You're saying that as if the firewall handled the communication with the modem. There's a Linux driver behind the firewall to do the actual communication, except that's probably not a USB driver.

The attack area is probably comparable, except a misconfigured USB driver doesn't automatically give full memory access, while a misconfigured IOMMU (the firewall) does.

replies(1): >>marcan+lV
2. marcan+lV[view] [source] 2022-03-22 22:41:34
>>rhn_mk+(OP)
There's a linux driver behind typical basebands. One driver, since there is no device discovery for platform devices.

The Librem 5 doesn't have one driver exposed to the baseband. It has every single USB driver in the kernel exposed to it, because the baseband can present any descriptors it feels like and engage whatever driver it wants, or a combination thereof by presenting itself as a composite USB device, since USB is plug&play. That is a massively larger attack surface. All you have to do is find one exploitable bug in any USB driver in Linux, and you're in.

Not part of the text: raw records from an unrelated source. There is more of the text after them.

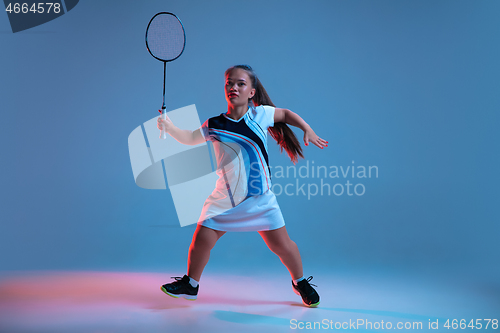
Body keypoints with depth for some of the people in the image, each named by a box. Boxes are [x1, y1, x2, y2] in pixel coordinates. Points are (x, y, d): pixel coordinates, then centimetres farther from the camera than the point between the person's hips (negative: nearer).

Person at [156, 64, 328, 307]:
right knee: (202, 239, -5)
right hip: (225, 198, 1)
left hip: (260, 198, -1)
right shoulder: (214, 125, -4)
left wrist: (308, 130, 4)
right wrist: (169, 127, -4)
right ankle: (190, 284, 23)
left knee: (281, 244, -2)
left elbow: (286, 114, 13)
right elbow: (190, 138, 10)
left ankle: (300, 282, 28)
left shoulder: (261, 114, -5)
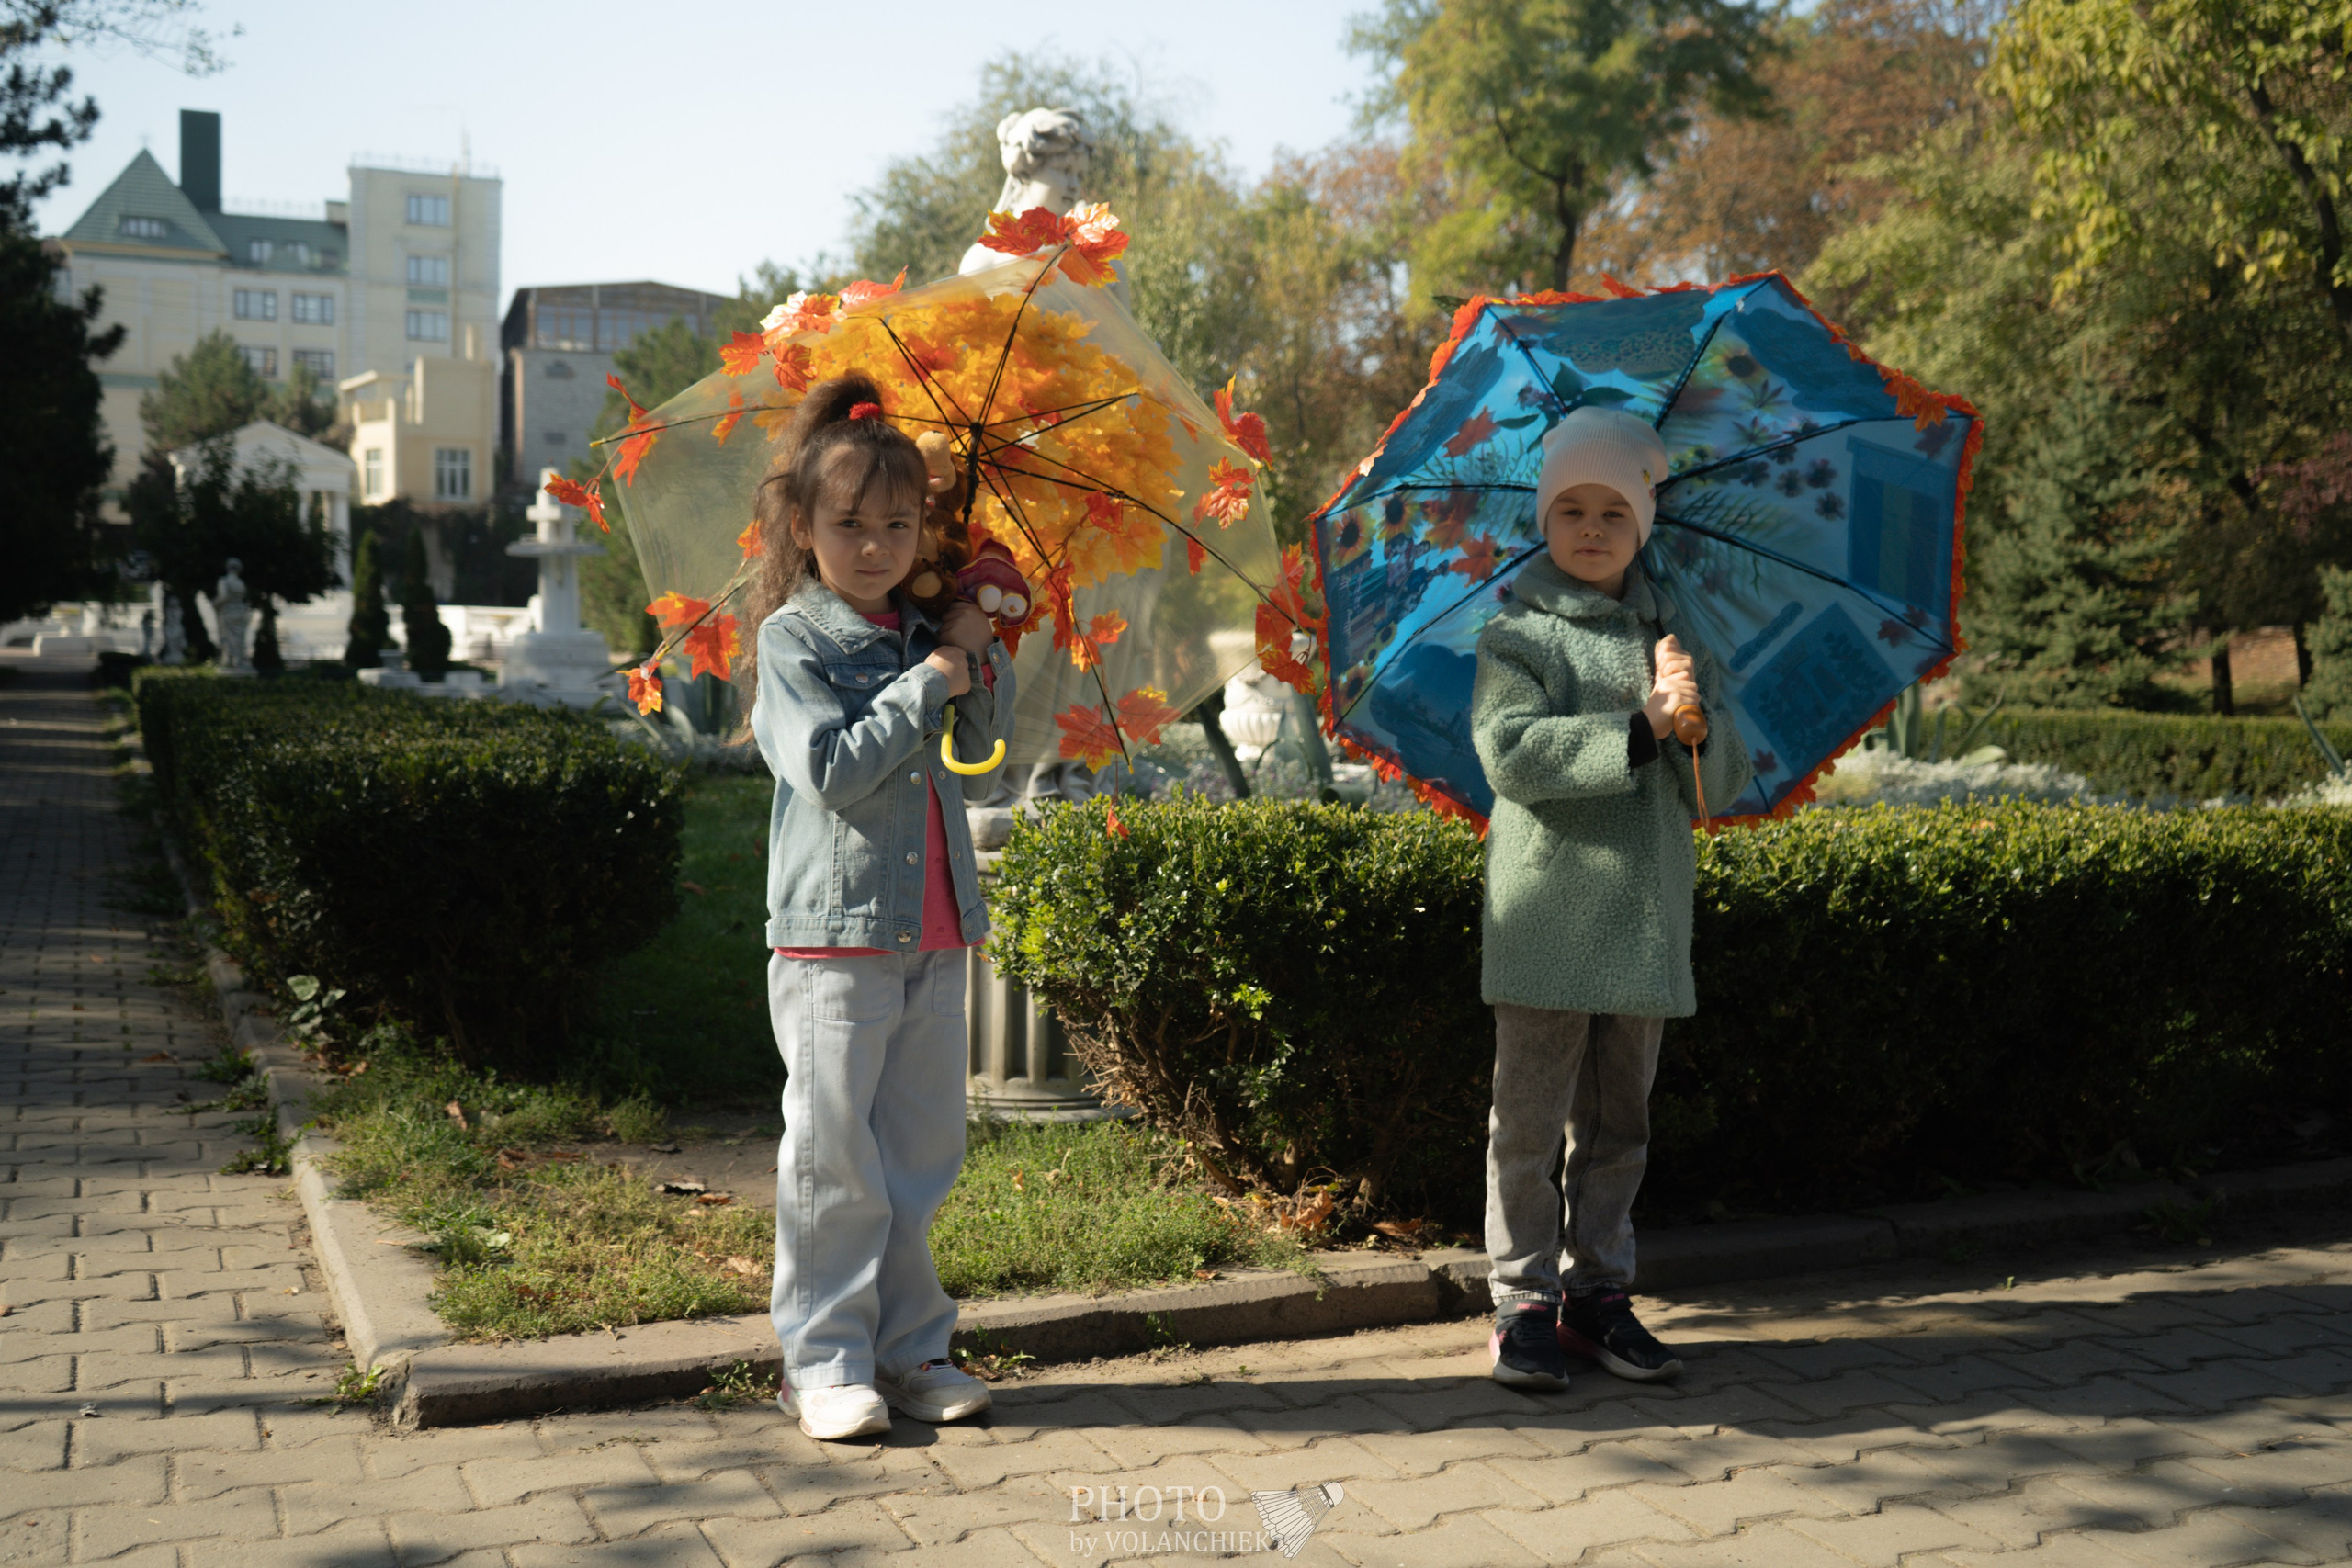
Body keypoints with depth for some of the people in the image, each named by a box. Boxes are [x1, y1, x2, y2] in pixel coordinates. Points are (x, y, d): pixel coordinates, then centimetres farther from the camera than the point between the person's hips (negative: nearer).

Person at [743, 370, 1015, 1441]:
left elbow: (983, 744, 20)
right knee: (835, 1157, 0)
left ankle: (908, 1349, 22)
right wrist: (929, 681, -13)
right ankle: (823, 1361, 11)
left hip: (934, 932, 6)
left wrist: (982, 652, 6)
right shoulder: (793, 640, -4)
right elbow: (832, 768, -17)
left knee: (922, 1150, 11)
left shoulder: (924, 636, 13)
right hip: (834, 933, -6)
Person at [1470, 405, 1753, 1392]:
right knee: (1531, 1119, -1)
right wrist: (1643, 727, -18)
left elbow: (1725, 782, 11)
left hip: (1646, 917, 5)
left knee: (1619, 1122, 11)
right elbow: (1511, 754, -16)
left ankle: (1598, 1292, 22)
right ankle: (1525, 1303, 9)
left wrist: (1694, 712, -9)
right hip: (1547, 916, -5)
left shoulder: (1671, 637, 15)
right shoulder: (1517, 634, 0)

This can be mitigated with USB descriptor filtering, but the Librem 5 guys haven't implemented that yet, because they don't actually care about security. So while their marketing department is lying about DMA access for the competition (heck, as far as I know no iPhone gas ever given the baseband unchecked DMA access to the system, but Purism claims they all do!), their engineering department can't even bother to lock down the attack surface of the baseband to something smaller than "every single USB driver in the kernel".

Also, for what it's worth, the Librem 5 doesn't even have an IOMMU at all. They can't even use the PCIe ports in their SoC because that would give whatever you plug into them full DMA to the system. This also means that driver bugs that result in bad DMA descriptors for embedded SoC devices will directly escalate to full memory access; there is no safeguard by having to engage the IOMMU subsystem first to map them.